WHAT YOU NEED TO DO
For each statement below, say yes or no to whether it agrees with the synthetic diamond passage, and quote the words from the passage that decide it: (a) The Gemological Institute of America began grading lab-grown diamonds in 2007. (b) The De Beers venture shop in Silicon Valley has invested in ten companies. (c) Synthetic and natural diamonds can be told apart chemically.

This explosion in the availability of synthetic diamonds of practically any size led, in 2007, to the Gemological Institute of America’s acceptance and grading of lab-grown diamonds. And now these large synthetic diamonds are everywhere, selling at a fraction of the cost of natural diamonds in countless retail jewelers.

And so De Beers appears to have finally accepted that some day soon, the world will be flooded with more synthetic diamonds than “real” ones, by many orders of magnitude. (The two are chemically indistinguishable.)

This means that the amount of diamond in the world of the 21st century will not be limited by how much was created by crushing pressure deep within the earth’s crust – instead, it will be determined by the size of the market for synthetic diamond, which can be churned out ad infinitum by a process originally invented in Soviet Russia.

De Beers, ever enterprising, aims not merely to dominate the market for synthetic diamond, but to create it. To do that, it needs IT innovators to start thinking about what they would do if they had unlimited quantities of diamond at their disposal.

To that end, De Beers recently opened a Silicon Valley VC shop that has already dropped “tens of millions” of dollars on a portfolio of seven companies.

Where’s all this going? Diamond microchips. Diamond is the best thermal conductor on the planet, which means diamond microchips could run ultra-hot without requiring a conventional cooling system. This would lead to considerable energy savings. It would also mean chips running at 81 GHz.

Saved data entries

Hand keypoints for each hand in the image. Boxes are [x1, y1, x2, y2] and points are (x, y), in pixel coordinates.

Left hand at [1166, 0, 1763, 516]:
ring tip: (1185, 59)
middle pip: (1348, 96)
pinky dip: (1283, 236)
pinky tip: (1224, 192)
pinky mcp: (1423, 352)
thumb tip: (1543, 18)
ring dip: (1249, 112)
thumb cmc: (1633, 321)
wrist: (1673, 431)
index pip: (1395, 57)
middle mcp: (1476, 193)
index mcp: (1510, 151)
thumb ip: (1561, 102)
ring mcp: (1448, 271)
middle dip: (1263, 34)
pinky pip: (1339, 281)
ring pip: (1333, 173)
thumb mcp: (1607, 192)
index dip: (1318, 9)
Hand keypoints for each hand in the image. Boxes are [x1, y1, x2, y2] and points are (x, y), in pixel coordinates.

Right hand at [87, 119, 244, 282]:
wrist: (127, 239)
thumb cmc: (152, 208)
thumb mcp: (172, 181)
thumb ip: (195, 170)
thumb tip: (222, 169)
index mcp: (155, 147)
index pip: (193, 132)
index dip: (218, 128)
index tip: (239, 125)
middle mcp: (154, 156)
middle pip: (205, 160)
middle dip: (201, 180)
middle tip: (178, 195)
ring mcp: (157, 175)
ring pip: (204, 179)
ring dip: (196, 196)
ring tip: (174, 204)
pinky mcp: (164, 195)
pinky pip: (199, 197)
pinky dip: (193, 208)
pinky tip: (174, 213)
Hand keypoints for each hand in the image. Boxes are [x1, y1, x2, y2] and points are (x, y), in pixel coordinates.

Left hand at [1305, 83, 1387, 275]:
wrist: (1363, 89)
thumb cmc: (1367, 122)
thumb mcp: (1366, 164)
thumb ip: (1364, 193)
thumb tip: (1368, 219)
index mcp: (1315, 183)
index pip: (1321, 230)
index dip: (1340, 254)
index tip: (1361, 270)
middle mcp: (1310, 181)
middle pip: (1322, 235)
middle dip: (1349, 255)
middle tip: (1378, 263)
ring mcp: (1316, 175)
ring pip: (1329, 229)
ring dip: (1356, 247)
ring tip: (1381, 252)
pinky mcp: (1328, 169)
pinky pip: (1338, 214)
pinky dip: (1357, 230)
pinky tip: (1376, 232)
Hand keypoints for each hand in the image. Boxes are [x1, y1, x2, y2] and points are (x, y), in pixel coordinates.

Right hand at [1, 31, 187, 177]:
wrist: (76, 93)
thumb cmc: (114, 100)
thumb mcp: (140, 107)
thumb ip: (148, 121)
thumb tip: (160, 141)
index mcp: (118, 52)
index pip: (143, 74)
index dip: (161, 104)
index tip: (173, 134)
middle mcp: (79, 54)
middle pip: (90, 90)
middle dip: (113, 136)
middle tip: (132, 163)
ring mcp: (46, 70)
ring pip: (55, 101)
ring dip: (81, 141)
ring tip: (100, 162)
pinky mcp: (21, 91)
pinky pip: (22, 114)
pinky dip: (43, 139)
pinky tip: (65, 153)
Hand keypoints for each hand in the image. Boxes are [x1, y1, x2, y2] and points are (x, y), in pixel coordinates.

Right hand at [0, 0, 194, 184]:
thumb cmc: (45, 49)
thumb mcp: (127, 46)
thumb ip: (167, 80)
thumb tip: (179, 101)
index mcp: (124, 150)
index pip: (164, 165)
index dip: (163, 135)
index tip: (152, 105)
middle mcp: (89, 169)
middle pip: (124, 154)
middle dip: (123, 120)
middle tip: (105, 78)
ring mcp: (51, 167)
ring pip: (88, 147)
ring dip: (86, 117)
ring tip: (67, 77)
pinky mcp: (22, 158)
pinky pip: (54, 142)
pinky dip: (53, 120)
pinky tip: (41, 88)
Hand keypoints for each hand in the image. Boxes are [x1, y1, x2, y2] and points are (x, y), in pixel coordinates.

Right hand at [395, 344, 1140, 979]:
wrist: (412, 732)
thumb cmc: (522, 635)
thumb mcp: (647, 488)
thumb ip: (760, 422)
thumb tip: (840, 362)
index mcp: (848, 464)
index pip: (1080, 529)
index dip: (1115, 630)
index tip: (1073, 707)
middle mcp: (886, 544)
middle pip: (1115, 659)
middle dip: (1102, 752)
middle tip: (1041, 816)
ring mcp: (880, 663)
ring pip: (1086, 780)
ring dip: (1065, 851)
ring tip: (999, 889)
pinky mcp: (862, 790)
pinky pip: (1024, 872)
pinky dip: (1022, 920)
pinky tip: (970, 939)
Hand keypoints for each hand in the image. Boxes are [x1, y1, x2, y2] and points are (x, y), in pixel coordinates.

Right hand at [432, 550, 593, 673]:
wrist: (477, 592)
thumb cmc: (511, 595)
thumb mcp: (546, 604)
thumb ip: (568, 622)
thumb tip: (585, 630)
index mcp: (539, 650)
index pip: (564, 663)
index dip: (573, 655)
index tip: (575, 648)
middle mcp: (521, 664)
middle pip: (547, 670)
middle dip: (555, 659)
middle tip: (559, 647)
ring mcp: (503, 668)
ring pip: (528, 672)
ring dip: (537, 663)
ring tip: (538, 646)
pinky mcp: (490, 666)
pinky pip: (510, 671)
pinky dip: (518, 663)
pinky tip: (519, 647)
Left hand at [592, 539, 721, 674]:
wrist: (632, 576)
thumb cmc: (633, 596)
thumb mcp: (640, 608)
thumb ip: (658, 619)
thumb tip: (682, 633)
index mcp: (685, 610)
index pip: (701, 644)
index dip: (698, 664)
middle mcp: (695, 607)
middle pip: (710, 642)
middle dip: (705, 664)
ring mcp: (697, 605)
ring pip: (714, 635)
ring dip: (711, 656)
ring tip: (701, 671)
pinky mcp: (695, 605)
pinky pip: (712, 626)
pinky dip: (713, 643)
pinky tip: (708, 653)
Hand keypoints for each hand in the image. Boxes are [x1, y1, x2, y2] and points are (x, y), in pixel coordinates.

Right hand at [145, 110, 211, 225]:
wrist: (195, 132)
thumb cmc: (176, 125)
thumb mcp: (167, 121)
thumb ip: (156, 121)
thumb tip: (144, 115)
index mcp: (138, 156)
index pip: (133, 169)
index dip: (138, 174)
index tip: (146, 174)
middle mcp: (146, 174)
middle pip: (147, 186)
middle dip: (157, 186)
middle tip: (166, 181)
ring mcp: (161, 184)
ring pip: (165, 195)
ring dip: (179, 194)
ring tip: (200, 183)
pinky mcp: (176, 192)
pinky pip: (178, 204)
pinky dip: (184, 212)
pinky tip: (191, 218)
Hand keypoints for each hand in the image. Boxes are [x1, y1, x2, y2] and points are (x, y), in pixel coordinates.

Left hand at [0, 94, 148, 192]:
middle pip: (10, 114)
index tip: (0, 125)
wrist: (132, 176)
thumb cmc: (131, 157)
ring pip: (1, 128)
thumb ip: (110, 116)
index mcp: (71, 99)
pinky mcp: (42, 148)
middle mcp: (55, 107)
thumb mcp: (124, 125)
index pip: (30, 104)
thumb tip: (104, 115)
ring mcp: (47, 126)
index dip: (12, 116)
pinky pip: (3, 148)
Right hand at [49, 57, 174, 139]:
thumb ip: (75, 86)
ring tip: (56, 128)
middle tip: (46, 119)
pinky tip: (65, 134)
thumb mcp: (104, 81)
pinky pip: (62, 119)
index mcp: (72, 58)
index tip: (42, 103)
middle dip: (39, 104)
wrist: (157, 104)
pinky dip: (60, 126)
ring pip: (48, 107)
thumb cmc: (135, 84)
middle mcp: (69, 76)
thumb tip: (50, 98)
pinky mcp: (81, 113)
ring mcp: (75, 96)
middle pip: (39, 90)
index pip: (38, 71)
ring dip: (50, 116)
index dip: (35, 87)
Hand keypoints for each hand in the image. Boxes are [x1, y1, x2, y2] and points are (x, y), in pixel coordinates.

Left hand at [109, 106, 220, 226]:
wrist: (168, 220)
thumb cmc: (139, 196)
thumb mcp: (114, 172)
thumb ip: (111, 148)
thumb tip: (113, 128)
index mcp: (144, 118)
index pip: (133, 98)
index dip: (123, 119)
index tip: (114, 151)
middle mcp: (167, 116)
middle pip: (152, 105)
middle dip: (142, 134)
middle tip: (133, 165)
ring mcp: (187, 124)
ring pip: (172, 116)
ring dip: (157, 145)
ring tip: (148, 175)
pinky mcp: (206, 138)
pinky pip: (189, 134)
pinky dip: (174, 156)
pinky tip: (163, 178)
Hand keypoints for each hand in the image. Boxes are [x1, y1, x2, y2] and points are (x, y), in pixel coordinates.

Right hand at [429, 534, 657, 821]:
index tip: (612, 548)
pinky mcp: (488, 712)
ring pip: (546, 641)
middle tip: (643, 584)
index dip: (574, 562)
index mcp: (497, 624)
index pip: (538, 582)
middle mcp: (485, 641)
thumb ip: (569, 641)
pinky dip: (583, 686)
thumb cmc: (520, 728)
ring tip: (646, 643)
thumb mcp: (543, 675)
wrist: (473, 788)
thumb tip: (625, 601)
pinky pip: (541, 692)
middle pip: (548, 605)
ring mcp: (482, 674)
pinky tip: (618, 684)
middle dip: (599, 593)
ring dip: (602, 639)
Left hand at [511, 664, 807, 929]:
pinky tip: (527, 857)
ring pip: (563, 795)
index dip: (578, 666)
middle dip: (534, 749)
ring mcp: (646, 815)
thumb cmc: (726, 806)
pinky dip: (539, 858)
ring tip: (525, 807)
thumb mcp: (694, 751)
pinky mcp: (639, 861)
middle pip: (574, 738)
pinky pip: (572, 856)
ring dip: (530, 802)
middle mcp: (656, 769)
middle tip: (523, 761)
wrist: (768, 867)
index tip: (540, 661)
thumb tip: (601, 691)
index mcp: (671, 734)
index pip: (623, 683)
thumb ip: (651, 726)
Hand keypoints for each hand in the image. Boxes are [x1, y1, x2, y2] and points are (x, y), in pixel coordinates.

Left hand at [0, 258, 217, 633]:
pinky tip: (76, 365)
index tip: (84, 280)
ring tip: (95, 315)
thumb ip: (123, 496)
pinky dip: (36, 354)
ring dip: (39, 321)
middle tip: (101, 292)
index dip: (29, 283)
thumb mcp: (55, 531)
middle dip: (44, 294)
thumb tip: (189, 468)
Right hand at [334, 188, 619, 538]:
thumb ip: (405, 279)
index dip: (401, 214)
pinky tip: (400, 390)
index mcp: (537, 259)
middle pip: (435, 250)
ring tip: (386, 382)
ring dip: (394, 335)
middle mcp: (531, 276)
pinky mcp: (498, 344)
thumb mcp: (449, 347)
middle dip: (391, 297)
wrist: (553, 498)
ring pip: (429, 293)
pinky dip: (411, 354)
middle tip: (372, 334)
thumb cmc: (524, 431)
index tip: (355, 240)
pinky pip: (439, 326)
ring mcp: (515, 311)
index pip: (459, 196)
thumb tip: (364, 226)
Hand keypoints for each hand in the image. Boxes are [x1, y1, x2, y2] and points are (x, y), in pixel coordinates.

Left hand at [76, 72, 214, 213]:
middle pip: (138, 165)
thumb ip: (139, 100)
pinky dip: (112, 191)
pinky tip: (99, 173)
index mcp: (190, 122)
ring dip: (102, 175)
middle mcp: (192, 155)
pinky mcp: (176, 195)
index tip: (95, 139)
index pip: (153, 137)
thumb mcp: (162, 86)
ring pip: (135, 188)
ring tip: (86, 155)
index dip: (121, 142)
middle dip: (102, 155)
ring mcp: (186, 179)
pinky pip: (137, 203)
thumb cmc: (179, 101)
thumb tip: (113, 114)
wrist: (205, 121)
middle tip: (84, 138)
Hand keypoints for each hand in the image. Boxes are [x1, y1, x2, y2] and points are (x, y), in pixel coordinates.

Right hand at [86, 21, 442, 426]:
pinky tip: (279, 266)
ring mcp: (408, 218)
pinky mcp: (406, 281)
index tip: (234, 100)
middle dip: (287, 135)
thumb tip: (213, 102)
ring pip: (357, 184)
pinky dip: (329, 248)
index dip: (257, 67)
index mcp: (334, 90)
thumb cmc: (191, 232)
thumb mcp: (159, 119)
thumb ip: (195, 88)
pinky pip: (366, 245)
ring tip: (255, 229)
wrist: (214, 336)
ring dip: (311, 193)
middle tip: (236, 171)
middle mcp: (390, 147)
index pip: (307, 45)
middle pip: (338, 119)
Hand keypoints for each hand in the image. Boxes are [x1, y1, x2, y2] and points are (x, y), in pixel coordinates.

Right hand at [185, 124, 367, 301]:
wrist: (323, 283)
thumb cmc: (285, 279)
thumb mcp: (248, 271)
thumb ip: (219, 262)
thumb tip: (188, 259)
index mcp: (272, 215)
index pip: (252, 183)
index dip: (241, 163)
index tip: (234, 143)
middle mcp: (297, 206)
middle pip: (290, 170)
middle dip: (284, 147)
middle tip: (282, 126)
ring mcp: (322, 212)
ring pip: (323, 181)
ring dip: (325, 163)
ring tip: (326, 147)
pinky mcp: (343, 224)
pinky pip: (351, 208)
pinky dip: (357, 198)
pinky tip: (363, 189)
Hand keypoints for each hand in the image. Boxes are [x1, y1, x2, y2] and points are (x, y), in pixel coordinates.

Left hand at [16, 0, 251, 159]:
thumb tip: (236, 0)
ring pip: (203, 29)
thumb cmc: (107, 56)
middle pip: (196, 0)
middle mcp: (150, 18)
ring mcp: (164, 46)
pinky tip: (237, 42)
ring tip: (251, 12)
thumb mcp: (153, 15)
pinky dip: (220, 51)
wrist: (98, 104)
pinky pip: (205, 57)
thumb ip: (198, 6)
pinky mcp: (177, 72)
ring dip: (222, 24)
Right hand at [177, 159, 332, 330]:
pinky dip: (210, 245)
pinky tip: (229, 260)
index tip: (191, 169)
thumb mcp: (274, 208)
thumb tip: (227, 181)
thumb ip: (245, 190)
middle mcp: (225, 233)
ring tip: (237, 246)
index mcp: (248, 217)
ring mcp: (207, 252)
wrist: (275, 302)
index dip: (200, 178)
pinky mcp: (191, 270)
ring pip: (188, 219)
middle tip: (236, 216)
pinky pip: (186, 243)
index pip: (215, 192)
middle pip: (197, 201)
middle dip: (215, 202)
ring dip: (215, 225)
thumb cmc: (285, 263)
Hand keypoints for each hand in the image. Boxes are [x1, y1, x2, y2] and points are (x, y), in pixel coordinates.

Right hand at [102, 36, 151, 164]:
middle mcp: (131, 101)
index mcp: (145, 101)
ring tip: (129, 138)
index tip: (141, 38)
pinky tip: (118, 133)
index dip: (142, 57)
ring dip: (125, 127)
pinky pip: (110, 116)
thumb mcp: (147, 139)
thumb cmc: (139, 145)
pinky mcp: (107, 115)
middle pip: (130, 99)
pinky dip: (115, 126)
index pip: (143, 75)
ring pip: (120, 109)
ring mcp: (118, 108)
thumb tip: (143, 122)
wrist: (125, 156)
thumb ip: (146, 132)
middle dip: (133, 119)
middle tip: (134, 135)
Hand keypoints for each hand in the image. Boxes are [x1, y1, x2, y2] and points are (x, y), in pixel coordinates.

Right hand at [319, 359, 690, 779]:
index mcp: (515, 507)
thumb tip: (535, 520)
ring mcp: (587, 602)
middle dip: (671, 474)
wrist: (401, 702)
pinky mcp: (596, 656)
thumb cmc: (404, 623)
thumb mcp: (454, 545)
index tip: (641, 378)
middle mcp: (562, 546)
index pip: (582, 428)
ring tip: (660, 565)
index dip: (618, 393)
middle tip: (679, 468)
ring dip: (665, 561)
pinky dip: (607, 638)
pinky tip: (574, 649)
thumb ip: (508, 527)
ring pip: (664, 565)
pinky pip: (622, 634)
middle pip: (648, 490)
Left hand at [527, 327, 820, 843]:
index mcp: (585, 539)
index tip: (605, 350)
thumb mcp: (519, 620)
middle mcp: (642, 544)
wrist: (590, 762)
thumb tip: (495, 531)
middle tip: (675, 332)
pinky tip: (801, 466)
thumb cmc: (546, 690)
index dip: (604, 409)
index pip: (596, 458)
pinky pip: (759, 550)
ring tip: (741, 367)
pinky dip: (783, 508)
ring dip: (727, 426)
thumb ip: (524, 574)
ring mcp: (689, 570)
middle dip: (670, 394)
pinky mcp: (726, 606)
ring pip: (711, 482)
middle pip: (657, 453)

RESULT OF THIS EXERCISE
(a) Yes: "led, in 2007, to the Gemological Institute of America’s acceptance and grading of lab-grown diamonds"
(b) No: "a portfolio of seven companies"
(c) No: "The two are chemically indistinguishable."